** START OF Dataset excerpts **

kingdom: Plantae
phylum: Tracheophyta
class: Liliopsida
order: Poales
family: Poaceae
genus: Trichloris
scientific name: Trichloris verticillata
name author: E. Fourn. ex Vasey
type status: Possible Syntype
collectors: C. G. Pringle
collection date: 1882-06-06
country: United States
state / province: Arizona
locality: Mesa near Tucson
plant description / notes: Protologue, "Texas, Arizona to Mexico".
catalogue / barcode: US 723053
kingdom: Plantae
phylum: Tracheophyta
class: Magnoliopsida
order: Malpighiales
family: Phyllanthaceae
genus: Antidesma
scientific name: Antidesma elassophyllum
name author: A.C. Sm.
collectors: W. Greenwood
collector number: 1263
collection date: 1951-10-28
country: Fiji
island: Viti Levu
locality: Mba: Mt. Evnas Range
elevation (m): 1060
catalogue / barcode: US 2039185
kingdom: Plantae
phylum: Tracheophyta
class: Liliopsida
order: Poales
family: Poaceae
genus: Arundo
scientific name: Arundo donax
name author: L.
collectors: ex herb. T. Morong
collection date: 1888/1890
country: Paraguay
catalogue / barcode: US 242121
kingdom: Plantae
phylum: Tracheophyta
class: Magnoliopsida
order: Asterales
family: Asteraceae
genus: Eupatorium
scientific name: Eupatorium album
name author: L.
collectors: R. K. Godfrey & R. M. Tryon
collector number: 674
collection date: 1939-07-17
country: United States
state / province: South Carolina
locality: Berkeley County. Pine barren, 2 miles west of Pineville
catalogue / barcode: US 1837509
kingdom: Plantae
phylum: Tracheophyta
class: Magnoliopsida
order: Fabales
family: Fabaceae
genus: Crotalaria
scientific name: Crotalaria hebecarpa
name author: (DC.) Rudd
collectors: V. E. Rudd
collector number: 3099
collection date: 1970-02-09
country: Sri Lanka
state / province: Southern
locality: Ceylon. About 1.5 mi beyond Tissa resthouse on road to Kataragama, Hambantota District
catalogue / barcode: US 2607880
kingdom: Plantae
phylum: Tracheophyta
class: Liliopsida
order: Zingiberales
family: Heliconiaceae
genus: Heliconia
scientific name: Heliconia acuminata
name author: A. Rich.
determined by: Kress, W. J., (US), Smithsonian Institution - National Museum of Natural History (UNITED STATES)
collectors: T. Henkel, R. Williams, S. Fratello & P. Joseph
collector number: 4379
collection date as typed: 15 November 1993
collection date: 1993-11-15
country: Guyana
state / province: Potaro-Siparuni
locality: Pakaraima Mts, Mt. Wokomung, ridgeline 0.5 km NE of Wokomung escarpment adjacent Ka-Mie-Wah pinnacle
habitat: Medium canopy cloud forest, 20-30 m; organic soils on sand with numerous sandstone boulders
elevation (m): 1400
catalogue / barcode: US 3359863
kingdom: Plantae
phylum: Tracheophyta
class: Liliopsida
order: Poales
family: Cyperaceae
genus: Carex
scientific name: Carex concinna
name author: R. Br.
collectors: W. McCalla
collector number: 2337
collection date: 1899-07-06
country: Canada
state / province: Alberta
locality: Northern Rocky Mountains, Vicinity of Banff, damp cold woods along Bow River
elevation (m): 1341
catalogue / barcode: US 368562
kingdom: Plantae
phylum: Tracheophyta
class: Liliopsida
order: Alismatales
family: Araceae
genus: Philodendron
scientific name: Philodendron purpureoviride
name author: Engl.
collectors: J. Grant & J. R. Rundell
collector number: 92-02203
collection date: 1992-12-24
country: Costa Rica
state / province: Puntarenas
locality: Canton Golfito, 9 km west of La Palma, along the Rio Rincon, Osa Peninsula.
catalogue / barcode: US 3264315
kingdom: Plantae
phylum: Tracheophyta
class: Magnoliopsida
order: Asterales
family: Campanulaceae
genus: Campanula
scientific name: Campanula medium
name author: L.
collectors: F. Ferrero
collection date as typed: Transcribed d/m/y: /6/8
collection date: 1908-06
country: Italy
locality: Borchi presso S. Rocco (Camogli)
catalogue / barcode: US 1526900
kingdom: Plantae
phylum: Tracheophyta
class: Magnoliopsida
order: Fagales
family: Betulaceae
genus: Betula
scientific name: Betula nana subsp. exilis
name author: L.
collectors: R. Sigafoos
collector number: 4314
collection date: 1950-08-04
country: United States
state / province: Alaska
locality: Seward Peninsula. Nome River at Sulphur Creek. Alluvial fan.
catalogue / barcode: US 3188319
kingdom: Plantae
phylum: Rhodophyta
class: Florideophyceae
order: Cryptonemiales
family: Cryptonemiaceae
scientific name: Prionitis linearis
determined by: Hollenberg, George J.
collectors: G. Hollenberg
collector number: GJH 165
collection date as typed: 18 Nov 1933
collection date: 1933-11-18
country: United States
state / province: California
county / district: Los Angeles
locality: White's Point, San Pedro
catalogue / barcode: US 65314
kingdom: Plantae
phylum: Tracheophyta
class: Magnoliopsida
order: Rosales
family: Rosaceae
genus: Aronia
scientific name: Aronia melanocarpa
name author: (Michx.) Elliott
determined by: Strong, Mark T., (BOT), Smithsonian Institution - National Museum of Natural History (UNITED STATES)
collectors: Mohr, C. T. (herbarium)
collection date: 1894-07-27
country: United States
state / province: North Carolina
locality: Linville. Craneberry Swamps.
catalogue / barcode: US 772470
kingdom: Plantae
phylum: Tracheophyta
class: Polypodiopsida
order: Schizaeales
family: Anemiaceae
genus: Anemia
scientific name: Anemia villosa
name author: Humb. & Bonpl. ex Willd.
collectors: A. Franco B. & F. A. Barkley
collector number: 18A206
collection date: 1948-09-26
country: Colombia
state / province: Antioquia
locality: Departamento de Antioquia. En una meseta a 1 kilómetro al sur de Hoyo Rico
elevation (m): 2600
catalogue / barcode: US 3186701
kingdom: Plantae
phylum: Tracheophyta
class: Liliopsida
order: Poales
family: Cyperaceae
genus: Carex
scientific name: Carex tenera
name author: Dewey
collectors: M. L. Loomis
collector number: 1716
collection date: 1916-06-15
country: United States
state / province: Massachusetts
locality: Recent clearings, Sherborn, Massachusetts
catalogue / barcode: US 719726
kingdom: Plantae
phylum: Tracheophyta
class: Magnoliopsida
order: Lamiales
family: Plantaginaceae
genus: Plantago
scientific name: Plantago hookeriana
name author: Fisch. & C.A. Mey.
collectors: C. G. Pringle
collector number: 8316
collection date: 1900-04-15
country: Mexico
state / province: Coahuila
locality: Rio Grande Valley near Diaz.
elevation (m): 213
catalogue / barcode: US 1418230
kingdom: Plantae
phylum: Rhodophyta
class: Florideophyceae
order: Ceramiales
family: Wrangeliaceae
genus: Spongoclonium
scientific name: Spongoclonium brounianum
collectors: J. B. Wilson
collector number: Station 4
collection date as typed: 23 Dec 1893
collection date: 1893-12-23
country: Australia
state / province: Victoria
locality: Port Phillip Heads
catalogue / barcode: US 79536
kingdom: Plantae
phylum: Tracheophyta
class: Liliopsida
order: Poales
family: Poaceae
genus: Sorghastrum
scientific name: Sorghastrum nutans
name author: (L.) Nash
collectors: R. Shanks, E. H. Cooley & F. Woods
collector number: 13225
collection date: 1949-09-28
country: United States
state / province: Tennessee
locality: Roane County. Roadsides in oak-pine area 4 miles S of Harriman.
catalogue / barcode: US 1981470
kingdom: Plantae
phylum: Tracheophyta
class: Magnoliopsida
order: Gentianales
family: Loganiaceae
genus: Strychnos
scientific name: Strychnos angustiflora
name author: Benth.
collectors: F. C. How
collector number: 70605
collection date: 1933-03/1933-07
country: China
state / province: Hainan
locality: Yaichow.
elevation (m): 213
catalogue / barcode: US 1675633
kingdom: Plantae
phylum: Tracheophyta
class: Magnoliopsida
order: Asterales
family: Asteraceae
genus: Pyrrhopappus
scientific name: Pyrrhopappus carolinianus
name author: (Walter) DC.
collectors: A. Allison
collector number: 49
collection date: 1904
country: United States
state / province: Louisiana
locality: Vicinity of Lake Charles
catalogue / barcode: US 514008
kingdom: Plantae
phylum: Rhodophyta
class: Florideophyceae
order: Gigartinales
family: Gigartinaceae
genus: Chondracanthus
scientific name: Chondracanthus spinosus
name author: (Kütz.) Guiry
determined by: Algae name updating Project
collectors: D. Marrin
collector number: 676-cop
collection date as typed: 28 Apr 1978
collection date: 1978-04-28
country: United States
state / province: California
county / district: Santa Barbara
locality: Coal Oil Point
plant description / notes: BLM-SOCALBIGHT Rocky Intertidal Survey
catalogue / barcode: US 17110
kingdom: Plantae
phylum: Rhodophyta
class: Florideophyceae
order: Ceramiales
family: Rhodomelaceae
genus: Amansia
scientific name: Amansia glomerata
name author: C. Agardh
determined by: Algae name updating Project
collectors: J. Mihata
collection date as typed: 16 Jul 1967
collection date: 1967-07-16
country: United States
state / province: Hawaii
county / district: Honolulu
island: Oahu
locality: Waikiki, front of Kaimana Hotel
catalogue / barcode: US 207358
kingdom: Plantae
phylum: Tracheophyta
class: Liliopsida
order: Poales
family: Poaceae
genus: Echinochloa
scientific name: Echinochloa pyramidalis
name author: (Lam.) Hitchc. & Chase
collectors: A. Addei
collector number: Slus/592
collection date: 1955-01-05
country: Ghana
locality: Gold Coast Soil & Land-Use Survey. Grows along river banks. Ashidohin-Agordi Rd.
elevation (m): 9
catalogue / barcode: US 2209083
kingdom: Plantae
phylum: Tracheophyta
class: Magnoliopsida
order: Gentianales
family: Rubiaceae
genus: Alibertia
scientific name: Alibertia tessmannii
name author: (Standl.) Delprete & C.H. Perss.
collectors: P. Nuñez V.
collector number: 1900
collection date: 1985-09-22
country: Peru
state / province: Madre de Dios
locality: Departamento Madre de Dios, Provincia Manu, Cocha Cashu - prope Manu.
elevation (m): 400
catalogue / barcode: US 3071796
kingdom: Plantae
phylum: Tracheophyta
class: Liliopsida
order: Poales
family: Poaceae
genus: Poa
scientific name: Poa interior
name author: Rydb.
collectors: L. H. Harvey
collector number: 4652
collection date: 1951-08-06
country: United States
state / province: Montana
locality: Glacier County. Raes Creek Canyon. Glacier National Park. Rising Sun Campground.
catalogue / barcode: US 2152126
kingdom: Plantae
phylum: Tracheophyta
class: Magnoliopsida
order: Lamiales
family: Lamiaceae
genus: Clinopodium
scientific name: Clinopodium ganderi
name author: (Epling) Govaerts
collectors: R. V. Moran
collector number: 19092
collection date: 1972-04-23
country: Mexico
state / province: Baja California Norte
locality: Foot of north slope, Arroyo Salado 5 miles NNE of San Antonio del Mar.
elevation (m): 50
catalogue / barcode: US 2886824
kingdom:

** END OF Dataset excerpts **

Copy the lines of the listing above word for word, from the line holding "locality: Coal Oil Point" through the line holding "name author: (Lam.) Hitchc. & Chase", including both.

locality: Coal Oil Point
plant description / notes: BLM-SOCALBIGHT Rocky Intertidal Survey
catalogue / barcode: US 17110
kingdom: Plantae
phylum: Rhodophyta
class: Florideophyceae
order: Ceramiales
family: Rhodomelaceae
genus: Amansia
scientific name: Amansia glomerata
name author: C. Agardh
determined by: Algae name updating Project
collectors: J. Mihata
collection date as typed: 16 Jul 1967
collection date: 1967-07-16
country: United States
state / province: Hawaii
county / district: Honolulu
island: Oahu
locality: Waikiki, front of Kaimana Hotel
catalogue / barcode: US 207358
kingdom: Plantae
phylum: Tracheophyta
class: Liliopsida
order: Poales
family: Poaceae
genus: Echinochloa
scientific name: Echinochloa pyramidalis
name author: (Lam.) Hitchc. & Chase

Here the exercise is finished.